▶ [Butir Tugas 1] Salin ulang baris-baris dalam catatan, mulai dari baris yang memuat "önleyen hatta yeri geldiğinde hırsızlıklarla" sampai baris yang memuat "0530 640 44 22", kedua baris itu termasuk, tanpa mengubah apa pun.

--- Teks Sumber ---

01 January 2011

Daftar

Satu Januari pagi. Saya tidak ke mana-mana tadi malam. Jember diguyur hujan lebat. Lagipula, saya juga tak terlampau suka keramaian yang tak beraturan. Apalagi di antara semua ketakberaturan itu, semuanya tertebak dengan muda di ujungnya: orang-orang meniup terompet dan menyalakan kembang api saat jarum jam tepat di angka 12 tengah malam.

Satu Januari pagi. Langit masih mendung. Sisa-sisa hujan semalam. Saya tidak tahu, apakah Anda berpikir sama seperti saya: saya memikirkan orang-orang. Majalah Time memiliki tradisi edisi khusus akhir tahun yang bicara soal orang terpenting tahun ini (person of the year). Mark Zuckerberg, penemu Facebook, menjadi orang terpenting tahun 2010 karena membuat jejaring sosial yang diminati ratusan juta orang. Zuckerberg dan Facebook mengubah wajah interaksi sosial kita.

Tapi saya tak sedang memikirkan Zuckerberg. Saya memikirkan orang-orang yang ada dan hadir dalam hidup saya sepanjang tahun 2010. Mereka bisa saja musuh, kawan, saudara, anak, istri, atau rekan sekerja, maupun narasumber. Seberapa penting mereka, saya yakin kita tidak pernah membuat list atau daftar orang-orang dan seberapa penting mereka dalam hidup kita.

Kita membuat petisi, janji, itikad, atau apapun namanya, bahwa kita akan lebih baik daripada tahun sebelumnya. Tahun 2011 lebih baik daripada tahun 2010. Kita berjanji tentang pencapaian: pekerjaaan, gaji, prestasi, cita-cita pernikahan, dan banyak lagi. Tapi kita selalu bicara tentang diri kita sendiri, kita tak pernah bicara tentang orang lain.

---

▶ [Butir Tugas 2]
Jawab pertanyaan berikut berdasarkan teks sumber:
(a) Bagaimana cuaca di Jember pada malam sebelum satu Januari?
(b) Apa yang dilakukan orang-orang saat jarum jam tepat di angka 12 tengah malam?
(c) Siapa yang menjadi orang terpenting tahun 2010 menurut majalah Time?

--- Informasi Terekstrak ---

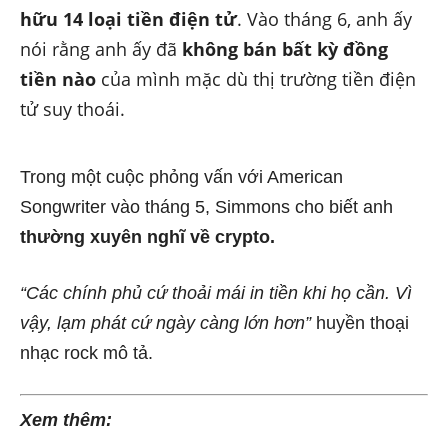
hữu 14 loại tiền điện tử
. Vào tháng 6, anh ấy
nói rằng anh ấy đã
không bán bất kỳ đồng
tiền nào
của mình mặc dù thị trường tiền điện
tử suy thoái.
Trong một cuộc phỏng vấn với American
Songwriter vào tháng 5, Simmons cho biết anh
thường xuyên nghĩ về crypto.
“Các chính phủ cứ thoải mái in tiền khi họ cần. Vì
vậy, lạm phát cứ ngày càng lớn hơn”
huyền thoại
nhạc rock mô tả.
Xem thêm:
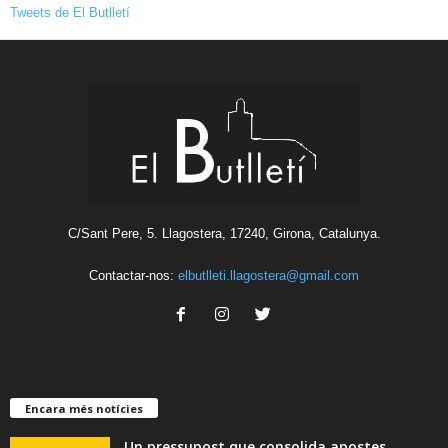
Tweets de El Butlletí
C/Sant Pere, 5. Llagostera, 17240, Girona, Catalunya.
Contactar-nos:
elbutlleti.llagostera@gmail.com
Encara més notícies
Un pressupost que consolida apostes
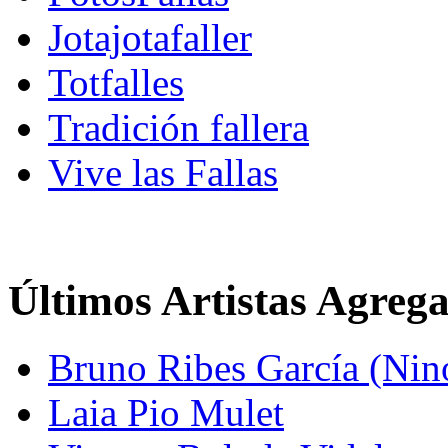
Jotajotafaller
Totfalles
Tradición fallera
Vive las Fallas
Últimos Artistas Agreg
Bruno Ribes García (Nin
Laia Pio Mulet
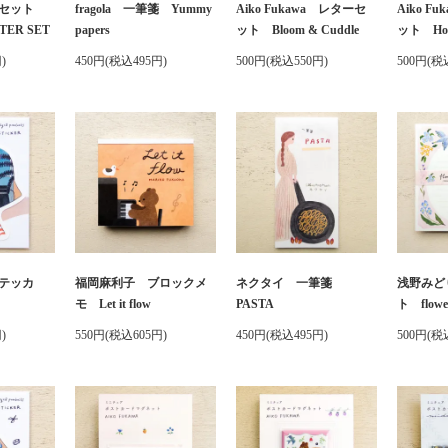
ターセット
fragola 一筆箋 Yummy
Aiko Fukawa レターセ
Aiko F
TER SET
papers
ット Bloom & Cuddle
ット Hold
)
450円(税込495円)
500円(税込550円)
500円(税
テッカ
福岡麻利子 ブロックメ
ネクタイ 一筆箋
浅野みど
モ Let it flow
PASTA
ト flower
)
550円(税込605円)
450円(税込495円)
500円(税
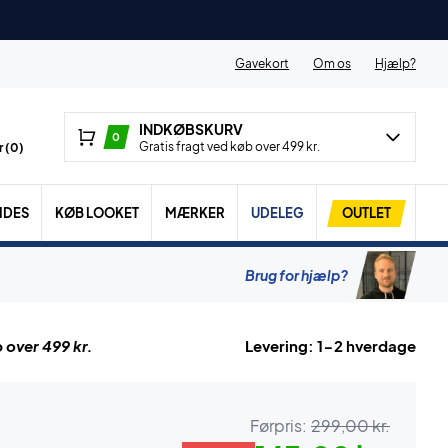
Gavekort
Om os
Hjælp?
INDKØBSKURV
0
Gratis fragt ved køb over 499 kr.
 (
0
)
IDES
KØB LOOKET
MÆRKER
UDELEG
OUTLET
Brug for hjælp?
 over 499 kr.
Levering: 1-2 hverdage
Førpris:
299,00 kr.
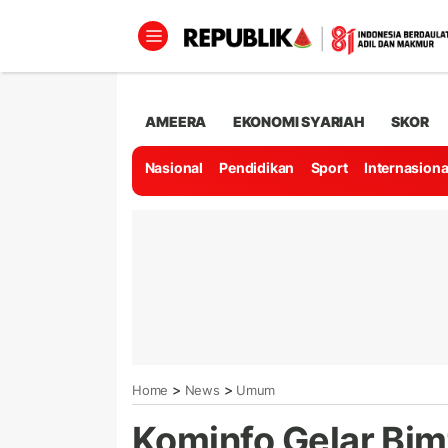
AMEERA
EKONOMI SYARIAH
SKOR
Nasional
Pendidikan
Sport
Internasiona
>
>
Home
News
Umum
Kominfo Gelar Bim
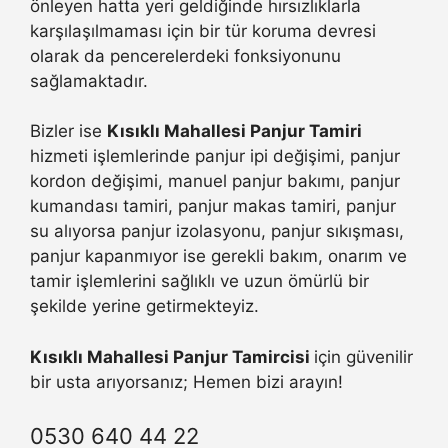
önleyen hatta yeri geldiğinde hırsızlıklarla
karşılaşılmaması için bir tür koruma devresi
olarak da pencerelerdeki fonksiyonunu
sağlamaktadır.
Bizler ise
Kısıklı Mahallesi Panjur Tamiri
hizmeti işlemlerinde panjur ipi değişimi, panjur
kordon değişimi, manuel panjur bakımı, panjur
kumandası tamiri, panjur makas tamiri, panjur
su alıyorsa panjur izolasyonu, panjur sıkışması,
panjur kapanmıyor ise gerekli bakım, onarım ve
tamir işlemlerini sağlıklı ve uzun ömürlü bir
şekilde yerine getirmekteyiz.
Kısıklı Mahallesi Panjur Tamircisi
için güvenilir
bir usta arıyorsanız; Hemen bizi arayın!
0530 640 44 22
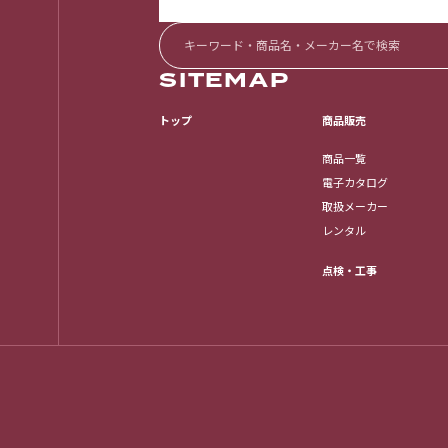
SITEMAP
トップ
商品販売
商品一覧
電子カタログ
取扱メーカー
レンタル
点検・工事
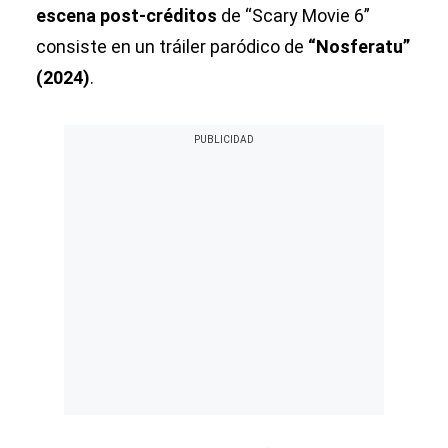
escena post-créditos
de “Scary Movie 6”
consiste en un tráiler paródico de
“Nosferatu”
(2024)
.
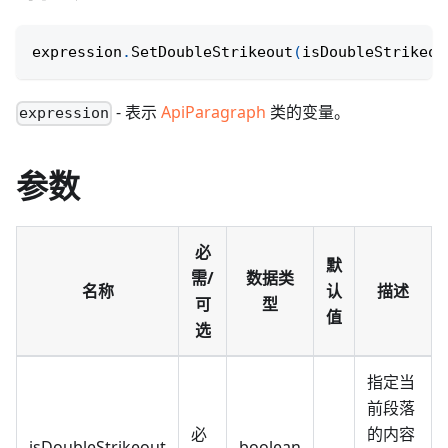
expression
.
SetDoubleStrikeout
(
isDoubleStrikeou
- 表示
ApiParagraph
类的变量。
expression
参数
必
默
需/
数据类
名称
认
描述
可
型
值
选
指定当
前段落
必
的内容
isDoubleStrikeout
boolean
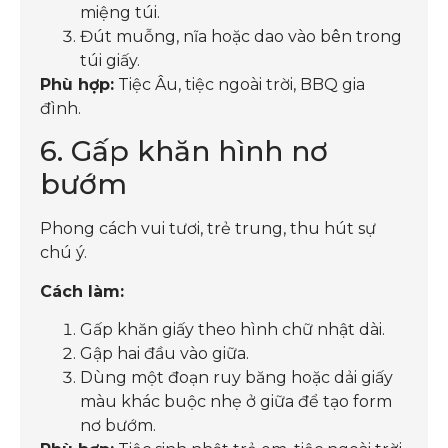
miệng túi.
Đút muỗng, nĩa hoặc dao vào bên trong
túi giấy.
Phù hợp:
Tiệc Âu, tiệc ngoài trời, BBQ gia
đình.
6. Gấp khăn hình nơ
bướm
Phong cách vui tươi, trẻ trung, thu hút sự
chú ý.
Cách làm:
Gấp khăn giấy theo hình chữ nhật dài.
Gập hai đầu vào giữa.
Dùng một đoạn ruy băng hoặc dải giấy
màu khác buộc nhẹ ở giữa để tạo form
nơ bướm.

---

▶ [Bagian Jawaban 1]
önleyen hatta yeri geldiğinde hırsızlıklarla
karşılaşılmaması için bir tür koruma devresi
olarak da pencerelerdeki fonksiyonunu
sağlamaktadır.
Bizler ise
Kısıklı Mahallesi Panjur Tamiri
hizmeti işlemlerinde panjur ipi değişimi, panjur
kordon değişimi, manuel panjur bakımı, panjur
kumandası tamiri, panjur makas tamiri, panjur
su alıyorsa panjur izolasyonu, panjur sıkışması,
panjur kapanmıyor ise gerekli bakım, onarım ve
tamir işlemlerini sağlıklı ve uzun ömürlü bir
şekilde yerine getirmekteyiz.
Kısıklı Mahallesi Panjur Tamircisi
için güvenilir
bir usta arıyorsanız; Hemen bizi arayın!
0530 640 44 22

▶ [Bagian Jawaban 2]
(a) Jember diguyur hujan lebat.
(b) Mereka meniup terompet dan menyalakan kembang api.
(c) Mark Zuckerberg, penemu Facebook.